# [Problem]
Copy out the lines of the material that include the string "linejoin".

# [Records to process]

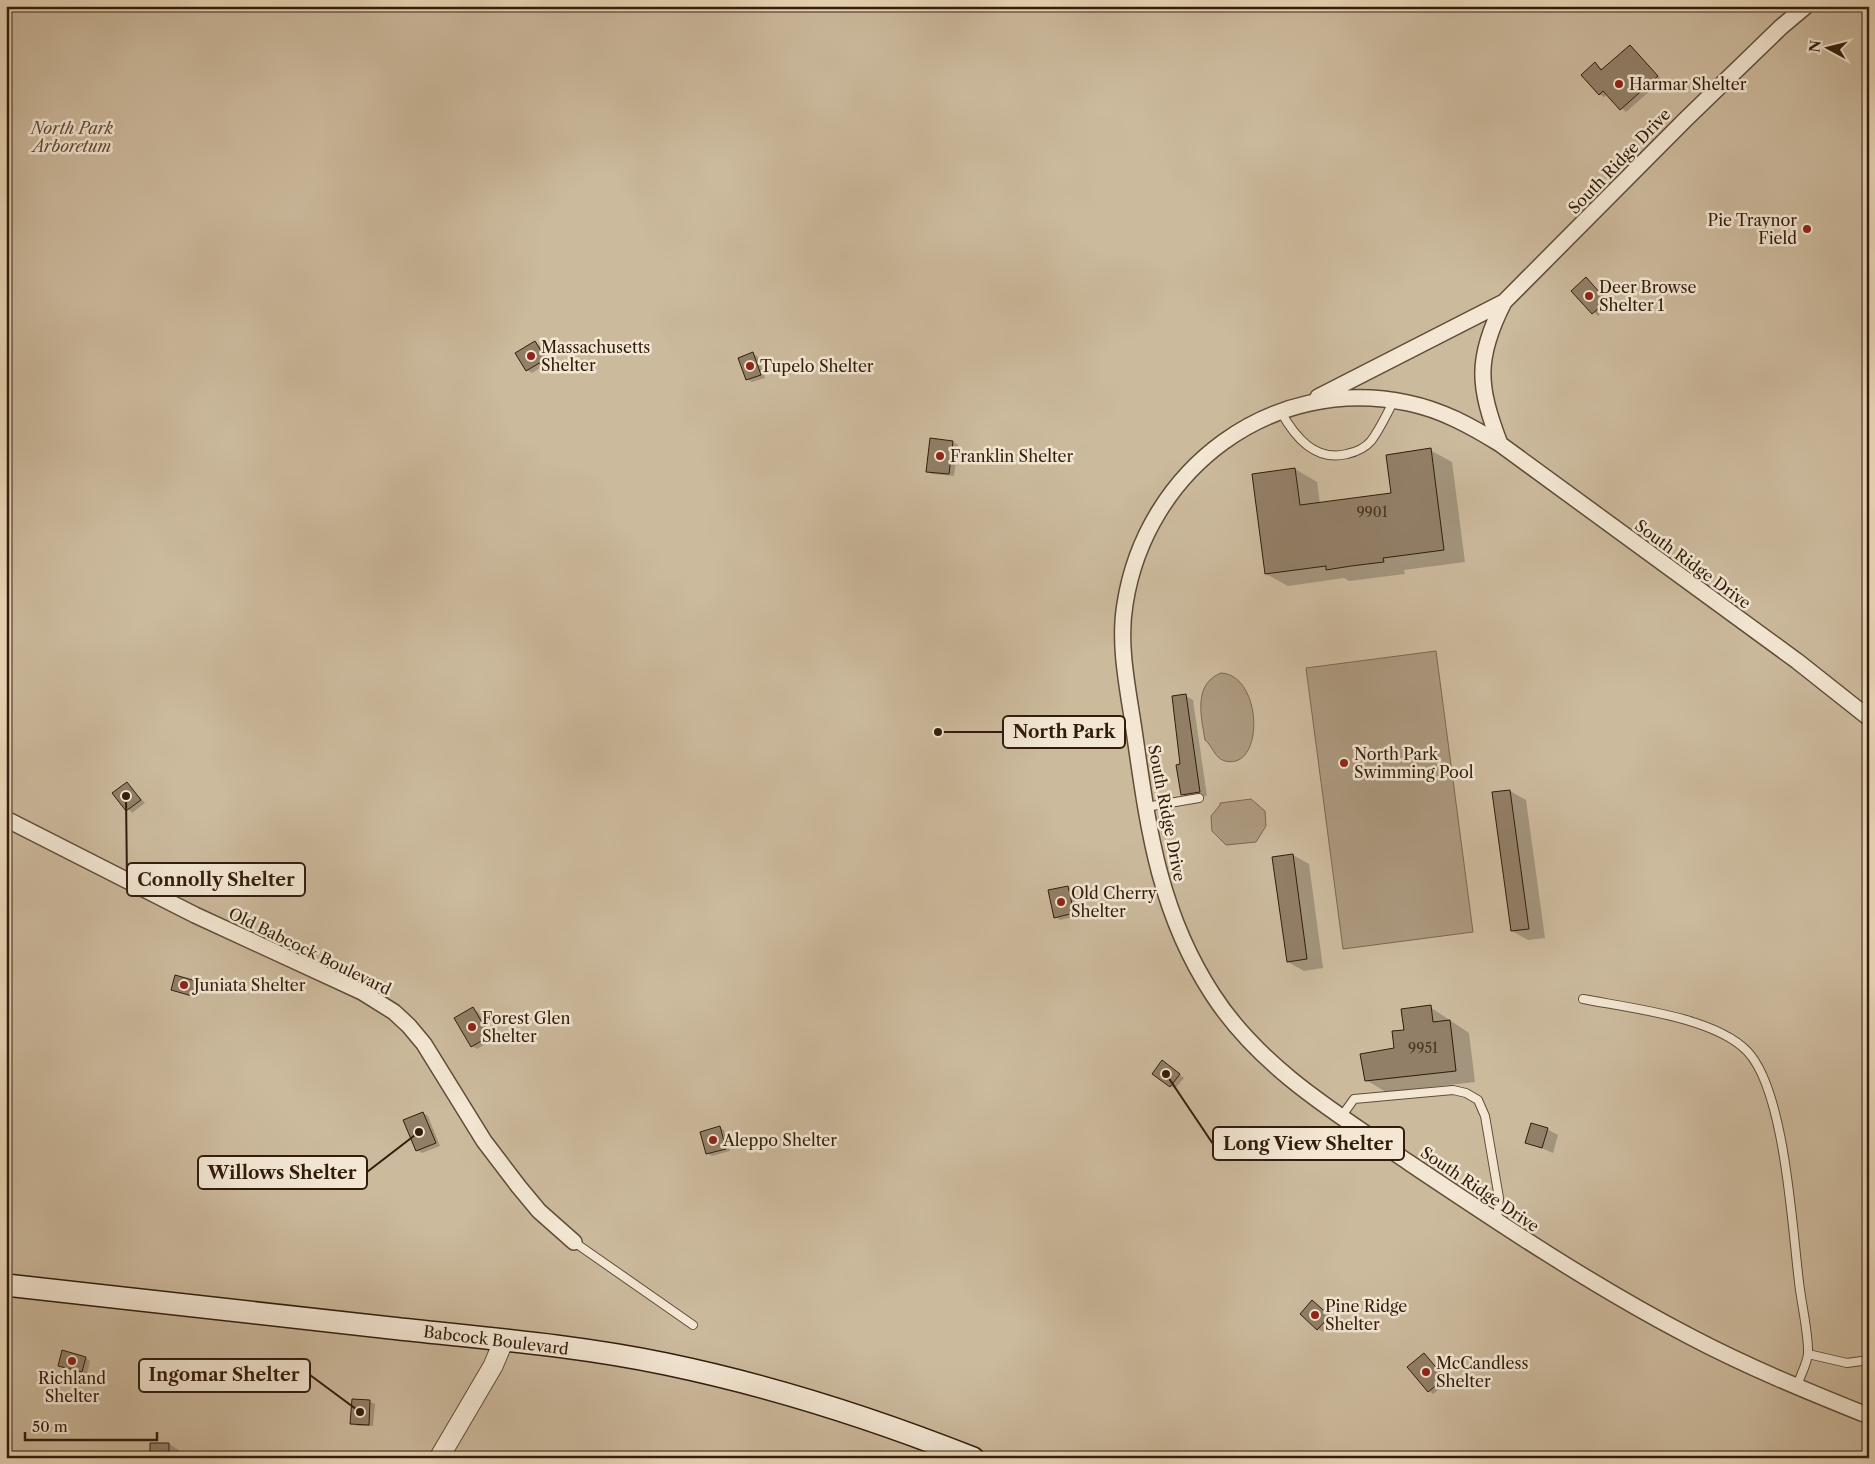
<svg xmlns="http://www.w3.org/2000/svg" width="1875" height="1464" font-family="'Libre Caslon Text',serif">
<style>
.green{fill:#ccba9d;stroke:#7e6b54}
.water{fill:#ac997f;stroke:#7b6751}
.shadow{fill:#0003}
.building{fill:#927f67;stroke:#311c0b}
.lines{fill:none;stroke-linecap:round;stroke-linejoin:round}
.service-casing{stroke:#604c37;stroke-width:10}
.minor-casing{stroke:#604c37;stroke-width:18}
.tertiary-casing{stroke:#604c37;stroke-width:21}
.secondary-casing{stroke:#311c0b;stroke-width:24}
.service{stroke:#f3e7d3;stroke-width:8}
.minor{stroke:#f3e7d3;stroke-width:15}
.tertiary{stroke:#f3e7d3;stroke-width:19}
.secondary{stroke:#f3e7d3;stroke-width:21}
.poi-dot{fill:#8f2418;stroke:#f3e7d3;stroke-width:2}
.labels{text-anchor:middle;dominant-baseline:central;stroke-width:5;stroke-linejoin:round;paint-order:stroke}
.number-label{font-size:14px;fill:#493522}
.poi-label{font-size:16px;fill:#311c0b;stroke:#f3e7d3;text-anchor:start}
.park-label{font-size:16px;font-style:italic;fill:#604b37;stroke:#f3e7d3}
.street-label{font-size:16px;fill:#311c0b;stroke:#f3e7d3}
.leader{fill:none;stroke:#311c0b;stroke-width:2}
.callout-dot{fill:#311c0b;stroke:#f3e7d3;stroke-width:2}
.callout{fill:#f3e7d3;stroke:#311c0b;stroke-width:2}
.callout-label{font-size:18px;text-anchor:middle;font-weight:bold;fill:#311c0b}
</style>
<rect width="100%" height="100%" fill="#ecdabb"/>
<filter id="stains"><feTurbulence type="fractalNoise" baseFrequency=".004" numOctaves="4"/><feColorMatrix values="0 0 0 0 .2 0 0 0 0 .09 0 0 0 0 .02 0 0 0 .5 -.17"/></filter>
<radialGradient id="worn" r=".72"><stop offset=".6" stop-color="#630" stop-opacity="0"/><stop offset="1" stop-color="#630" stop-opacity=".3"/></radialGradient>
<path class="green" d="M 6,6 L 1869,6 L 1869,1458 L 6,1458 Z"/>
<path class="water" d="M 1436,651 L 1473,932 L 1343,949 L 1306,668 Z
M 1221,673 C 1263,675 1265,771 1225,761 C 1214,758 1213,746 1205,740 C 1201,716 1193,684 1221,673 Z
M 1251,799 L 1265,811 L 1266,826 L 1256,842 L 1226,845 L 1212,831 L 1211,816 L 1220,805 L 1220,803 Z"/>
<path class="shadow" d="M 1630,46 L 1662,80 L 1626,112 L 1607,94 L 1604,97 L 1599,94 L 1595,64 L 1603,70 Z
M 1586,279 L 1611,304 L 1598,316 L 1573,291 Z
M 535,343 L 540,346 L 550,362 L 532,373 L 527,370 Z
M 753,354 L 758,357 L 765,378 L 752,382 L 747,379 Z
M 931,440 L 953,442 L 958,445 L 954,476 L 932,474 L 927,471 Z
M 1430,450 L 1452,462 L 1465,562 L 1404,570 L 1405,574 L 1349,581 L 1344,578 L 1288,586 L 1266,574 L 1253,475 L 1295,469 L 1317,482 L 1320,504 L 1393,494 Z
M 1186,696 L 1193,700 L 1207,796 L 1189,798 L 1182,794 Z
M 127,783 L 145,803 L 132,813 L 114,793 Z
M 1510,791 L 1526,800 L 1545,938 L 1528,940 L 1512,931 Z
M 1293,855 L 1309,864 L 1323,968 L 1304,971 L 1288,962 Z
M 1067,887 L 1072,890 L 1078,916 L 1060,920 L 1056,917 Z
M 176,976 L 201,985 L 197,998 L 173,989 Z
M 1430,1007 L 1469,1033 L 1475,1082 L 1386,1092 L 1366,1080 L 1395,1049 L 1405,1031 Z
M 473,1009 L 478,1012 L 494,1039 L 477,1049 L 472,1046 Z
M 1167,1065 L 1184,1078 L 1175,1089 L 1154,1073 Z
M 423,1113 L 428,1116 L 440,1146 L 422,1153 L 417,1150 Z
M 720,1128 L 724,1130 L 730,1151 L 712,1156 L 707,1153 Z
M 1547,1129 L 1558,1135 L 1553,1153 L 1527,1142 Z
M 1317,1305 L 1333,1319 L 1323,1332 L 1318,1329 Z
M 1424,1354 L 1449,1381 L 1433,1394 L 1429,1391 Z
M 86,1358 L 90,1361 L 87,1374 L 60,1365 Z
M 370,1402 L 375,1404 L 373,1426 L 357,1426 L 352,1423 Z
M 169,1444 L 179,1450 L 179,1458 L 152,1458 Z"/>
<path class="building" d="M 1630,45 L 1658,76 L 1620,110 L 1603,91 L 1599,95 L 1581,75 L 1595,62 L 1601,70 Z
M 1586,277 L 1607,301 L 1592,314 L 1571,291 Z
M 535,341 L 546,359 L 526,371 L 515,353 Z
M 753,352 L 761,375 L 746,380 L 738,358 Z
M 930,438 L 953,441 L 949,474 L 926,472 Z
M 1431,448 L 1444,550 L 1383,558 L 1384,562 L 1351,566 L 1326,570 L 1326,566 L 1265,574 L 1252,474 L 1295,468 L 1300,505 L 1391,493 L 1386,455 Z
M 1186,694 L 1200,792 L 1181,795 L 1176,765 L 1180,764 L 1172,696 Z
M 127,782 L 141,800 L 126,811 L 112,793 Z
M 1510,790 L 1529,929 L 1511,931 L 1492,792 Z
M 1293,854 L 1307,959 L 1287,962 L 1272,857 Z
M 1068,886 L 1074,913 L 1054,918 L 1048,890 Z
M 175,975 L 196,981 L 192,996 L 171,990 Z
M 1431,1005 L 1433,1022 L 1450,1020 L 1456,1071 L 1365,1081 L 1360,1054 L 1394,1048 L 1392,1031 L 1404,1030 L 1401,1009 Z
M 473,1007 L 490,1036 L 471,1047 L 454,1018 Z
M 1162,1060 L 1180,1074 L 1170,1087 L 1152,1074 Z
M 423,1112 L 436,1143 L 416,1151 L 403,1120 Z
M 1531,1123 L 1548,1128 L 1542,1148 L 1525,1143 Z
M 720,1126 L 726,1149 L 706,1154 L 700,1132 Z
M 1312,1300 L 1330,1316 L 1317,1330 L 1300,1314 Z
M 62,1350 L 86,1357 L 82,1372 L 58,1366 Z
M 1424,1353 L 1445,1378 L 1428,1392 L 1407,1367 Z
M 352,1399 L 370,1400 L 369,1425 L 350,1424 Z
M 150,1443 L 169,1443 L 169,1458 L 150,1458 Z"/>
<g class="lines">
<defs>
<path id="service" d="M 1281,412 C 1295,437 1315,462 1347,454 C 1356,452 1365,448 1371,441 C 1380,429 1387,414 1394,400
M 1146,807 L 1199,798
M 1583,999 C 1629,1008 1714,1017 1747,1051 C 1785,1090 1792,1227 1799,1282 C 1801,1302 1809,1335 1808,1354 C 1807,1364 1800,1376 1797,1386
M 1341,1117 L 1354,1099 L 1453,1090 L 1466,1093 L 1478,1100 L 1485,1116 L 1499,1198 L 1497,1222
M 574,1242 L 693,1325
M 1808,1354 L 1847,1363 L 1869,1360"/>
<path id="minor" d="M 1318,397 L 1504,302
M 1500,444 C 1478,386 1475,359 1504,302 L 1686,119 L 1781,27 L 1806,6
M 1869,718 L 1797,661 L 1500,444 C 1471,426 1442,410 1408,403 C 1272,374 1146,469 1125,604 C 1118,645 1128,689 1134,730 C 1148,826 1158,911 1213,995 C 1261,1069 1339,1115 1411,1164 C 1502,1225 1593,1286 1691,1337 C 1748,1367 1809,1392 1869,1416
M 6,819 L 195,915 L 362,992 L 394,1012 L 409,1026 L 424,1044 L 484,1141 L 519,1187 L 539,1211 L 574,1242"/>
<path id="tertiary" d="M 439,1458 L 493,1366 L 504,1340"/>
<path id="secondary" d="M 6,1285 C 134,1299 262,1314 391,1328 C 482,1338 575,1345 666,1364 C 772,1386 872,1418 973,1458"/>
</defs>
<use href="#service" class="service-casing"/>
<use href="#minor" class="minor-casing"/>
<use href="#tertiary" class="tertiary-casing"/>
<use href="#secondary" class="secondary-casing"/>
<use href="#service" class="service"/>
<use href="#minor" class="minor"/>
<use href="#tertiary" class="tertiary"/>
<use href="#secondary" class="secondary"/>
</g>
<g class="poi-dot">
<circle cx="1619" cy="84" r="5"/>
<circle cx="1807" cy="229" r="5"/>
<circle cx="1589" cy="296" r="5"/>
<circle cx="531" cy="356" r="5"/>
<circle cx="750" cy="366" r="5"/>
<circle cx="940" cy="456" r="5"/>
<circle cx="1344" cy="763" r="5"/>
<circle cx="1061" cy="902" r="5"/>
<circle cx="184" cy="985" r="5"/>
<circle cx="472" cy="1027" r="5"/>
<circle cx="713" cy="1140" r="5"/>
<circle cx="1315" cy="1315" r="5"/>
<circle cx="72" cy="1361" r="5"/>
<circle cx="1426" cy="1372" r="5"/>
</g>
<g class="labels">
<g class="number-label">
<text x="1372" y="512">9901</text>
<text x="1423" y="1048">9951</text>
</g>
<g class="poi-label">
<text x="1629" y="84">Harmar Shelter</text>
<text x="1797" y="220" text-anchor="end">Pie Traynor<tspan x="1797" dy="18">Field</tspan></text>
<text x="1599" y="287">Deer Browse<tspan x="1599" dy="18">Shelter 1</tspan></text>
<text x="541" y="347">Massachusetts<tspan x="541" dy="18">Shelter</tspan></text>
<text x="760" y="366">Tupelo Shelter</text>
<text x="950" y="456">Franklin Shelter</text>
<text x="1354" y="754">North Park<tspan x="1354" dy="18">Swimming Pool</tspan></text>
<text x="1071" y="893">Old Cherry<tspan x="1071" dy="18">Shelter</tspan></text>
<text x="194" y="985">Juniata Shelter</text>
<text x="482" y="1018">Forest Glen<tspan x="482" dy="18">Shelter</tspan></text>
<text x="723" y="1140">Aleppo Shelter</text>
<text x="1325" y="1306">Pine Ridge<tspan x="1325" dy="18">Shelter</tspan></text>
<text x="1436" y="1363">McCandless<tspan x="1436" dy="18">Shelter</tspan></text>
<text x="72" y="1378" text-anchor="middle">Richland<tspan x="72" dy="18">Shelter</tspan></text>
</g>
<g class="park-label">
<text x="72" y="128">North Park<tspan x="72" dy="18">Arboretum</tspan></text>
</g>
<g class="street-label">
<text transform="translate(1619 161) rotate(-46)">South Ridge Drive</text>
<text transform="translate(1693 564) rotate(36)">South Ridge Drive</text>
<text transform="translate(1167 813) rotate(79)">South Ridge Drive</text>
<text transform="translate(310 951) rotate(26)">Old Babcock Boulevard</text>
<text transform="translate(1480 1189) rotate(34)">South Ridge Drive</text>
<text transform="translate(496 1340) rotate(7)">Babcock Boulevard</text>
</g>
</g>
<path class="leader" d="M938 732L1003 732M126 796L127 880M1166 1074L1213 1144M419 1132L367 1172M360 1412L310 1375"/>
<g class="callout-dot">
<circle cx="938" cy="732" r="5"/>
<circle cx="126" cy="796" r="5"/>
<circle cx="1166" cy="1074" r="5"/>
<circle cx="419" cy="1132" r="5"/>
<circle cx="360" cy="1412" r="5"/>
</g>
<g class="callout">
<rect x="1003" y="716" width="122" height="32" rx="5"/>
<rect x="127" y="863" width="178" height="33" rx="5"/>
<rect x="1213" y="1127" width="191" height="33" rx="5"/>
<rect x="198" y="1156" width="169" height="33" rx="5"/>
<rect x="139" y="1359" width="171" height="33" rx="5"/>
</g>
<g class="callout-label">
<text x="1064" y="738">North Park</text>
<text x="216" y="886">Connolly Shelter</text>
<text x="1308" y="1150">Long View Shelter</text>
<text x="282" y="1179">Willows Shelter</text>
<text x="224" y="1381">Ingomar Shelter</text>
</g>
<rect width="1875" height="1464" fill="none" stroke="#ecdabb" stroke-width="25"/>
<rect x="8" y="8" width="1860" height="1449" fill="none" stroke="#311c0b" stroke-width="2.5"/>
<rect x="12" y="12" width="1850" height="1439" fill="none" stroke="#311c0b"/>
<g transform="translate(1828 48) rotate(277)" stroke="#f3e7d3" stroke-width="4" paint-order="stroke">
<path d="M0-4L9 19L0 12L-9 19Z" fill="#311c0b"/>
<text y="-8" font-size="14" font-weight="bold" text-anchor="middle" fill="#311c0b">N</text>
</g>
<path d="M25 1432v8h132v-8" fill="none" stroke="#311c0b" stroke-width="2.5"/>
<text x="32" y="1432" font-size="15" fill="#311c0b" stroke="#f3e7d3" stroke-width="4" paint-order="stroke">50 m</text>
<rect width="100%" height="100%" filter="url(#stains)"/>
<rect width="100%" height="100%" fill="url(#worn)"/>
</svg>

# [Task output]
.lines{fill:none;stroke-linecap:round;stroke-linejoin:round}
.labels{text-anchor:middle;dominant-baseline:central;stroke-width:5;stroke-linejoin:round;paint-order:stroke}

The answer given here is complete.